Couto, que participou da pesquisa, afirma que o sistema prisional no Brasil se tornou um grande elo de ligação entre o clima organizado e o processo de territorialização na Amazônia por parte das facções.
"Na Amazônia, a chegada do CV [Comando Vermelho] e do PCC [Primeiro Comando da Capital] se dá a partir do sistema prisional. Onde a transferência de narcotraficantes dos estados da Amazônia para os presídios federais acabou conectando esses presos com as facções que hoje se difundem pela região amazônica, a partir dos estados e dos municípios que compõem a Amazônia Legal", explica o geógrafo.
No médio e longo prazo, os analistas defendem investimento em políticas públicas redistributivas e de cidadania voltadas para a juventude nas periferias como formas de diminuir a população carcerária e, consequentemente, a criminalidade.
"[...] Ao mesmo tempo, uma política integrada de cooperação entre os países da Panamazônia para poder então fazer a vigilância das fronteiras e coibir crimes ambientais e outras atividades ligadas ao crime organizado", diz Aiala Couto.
Chagas chama a atenção que, no curto prazo, é urgente o apoio para os principais afetados pelo crime organizado e garimpagem ilegal na Amazônia Legal: os povos indígenas.
"A saúde é o ponto principal e, na sequência, a segurança pública, porque essas atividades das facções, dos garimpeiros, dos madeireiros, vão minando o senso de comunidade, vai minando a força dessas populações que estão no território."
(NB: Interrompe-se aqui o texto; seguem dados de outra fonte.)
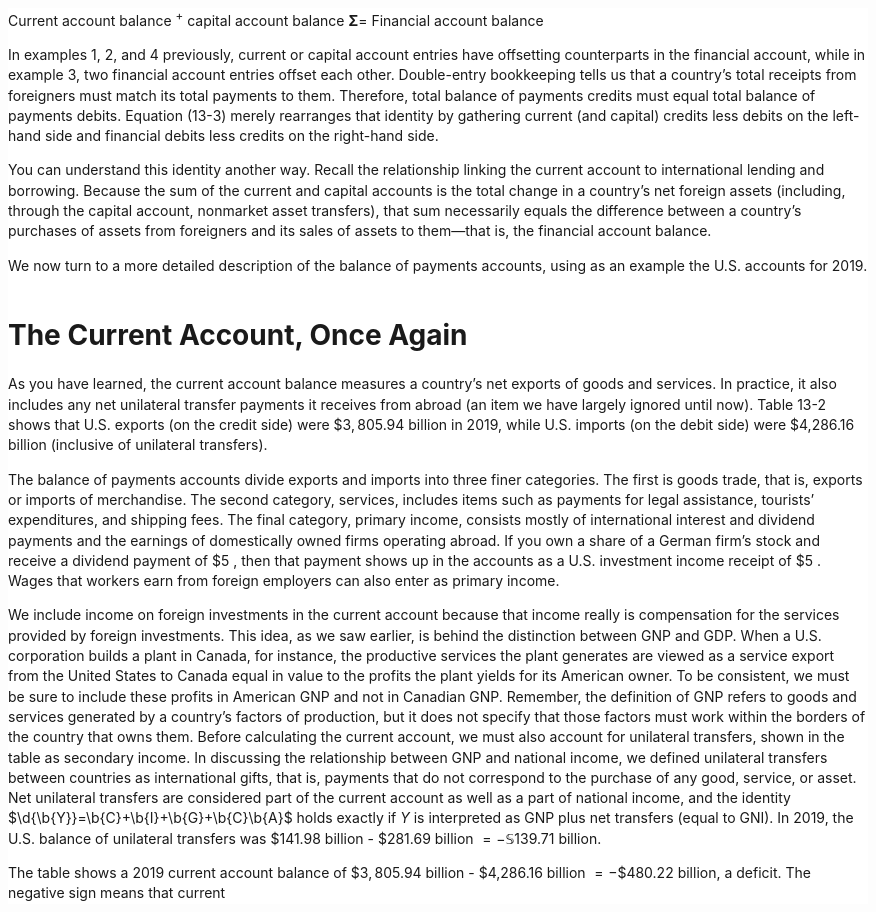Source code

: Current account balance $^+$ capital account balance $\mathbf{\Sigma}=$ Financial account balance  

In examples 1, 2, and 4 previously, current or capital account entries have offsetting counterparts in the financial account, while in example 3, two financial account entries offset each other. Double-entry bookkeeping tells us that a country’s total receipts from foreigners must match its total payments to them. Therefore, total balance of payments credits must equal total balance of payments debits. Equation (13-3) merely rearranges that identity by gathering current (and capital) credits less debits on the left-hand side and financial debits less credits on the right-hand side.  

You can understand this identity another way. Recall the relationship linking the current account to international lending and borrowing. Because the sum of the current and capital accounts is the total change in a country’s net foreign assets (including, through the capital account, nonmarket asset transfers), that sum necessarily equals the difference between a country’s purchases of assets from foreigners and its sales of assets to them—that is, the financial account balance.  

We now turn to a more detailed description of the balance of payments accounts, using as an example the U.S. accounts for 2019.  

# The Current Account, Once Again  

As you have learned, the current account balance measures a country’s net exports of goods and services. In practice, it also includes any net unilateral transfer payments it receives from abroad (an item we have largely ignored until now). Table 13-2 shows that U.S. exports (on the credit side) were $\$3,805.94$ billion in 2019, while U.S. imports (on the debit side) were \$4,286.16 billion (inclusive of unilateral transfers).  

The balance of payments accounts divide exports and imports into three finer categories. The first is goods trade, that is, exports or imports of merchandise. The second category, services, includes items such as payments for legal assistance, tourists’ expenditures, and shipping fees. The final category, primary income, consists mostly of international interest and dividend payments and the earnings of domestically owned firms operating abroad. If you own a share of a German firm’s stock and receive a dividend payment of $\$5$ , then that payment shows up in the accounts as a U.S. investment income receipt of $\$5$ . Wages that workers earn from foreign employers can also enter as primary income.  

We include income on foreign investments in the current account because that income really is compensation for the services provided by foreign investments. This idea, as we saw earlier, is behind the distinction between GNP and GDP. When a U.S. corporation builds a plant in Canada, for instance, the productive services the plant generates are viewed as a service export from the United States to Canada equal in value to the profits the plant yields for its American owner. To be consistent, we must be sure to include these profits in American GNP and not in Canadian GNP. Remember, the definition of GNP refers to goods and services generated by a country’s factors of production, but it does not specify that those factors must work within the borders of the country that owns them. Before calculating the current account, we must also account for unilateral transfers, shown in the table as secondary income. In discussing the relationship between GNP and national income, we defined unilateral transfers between countries as international gifts, that is, payments that do not correspond to the purchase of any good, service, or asset. Net unilateral transfers are considered part of the current account as well as a part of national income, and the identity $\d{\b{Y}}=\b{C}+\b{I}+\b{G}+\b{C}\b{A}$ holds exactly if $Y$ is interpreted as GNP plus net transfers (equal to GNI). In 2019, the U.S. balance of unilateral transfers was $\$141.98$ billion - $\$281.69$ billion $=-\mathbb{S}139.71$ billion.  

The table shows a 2019 current account balance of $\$3,805.94$ billion - \$4,286.16 billion $=-\$480.22$ billion, a deficit. The negative sign means that current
Um segundo passo, pontua, seria fortalecer a organização desse e de outros grupos, como quilombolas e ribeirinhos, em articulação com os órgãos responsáveis em nível estatal e internacional.
"Se a gente perder a capacidade dessas pessoas terem uma certa tranquilidade para se organizar e conseguir avançar, depois de tanto ataque que sofreram, fica muito difícil reverter qualquer processo, porque são essas pessoas que estão na linha de frente", conclui Chagas.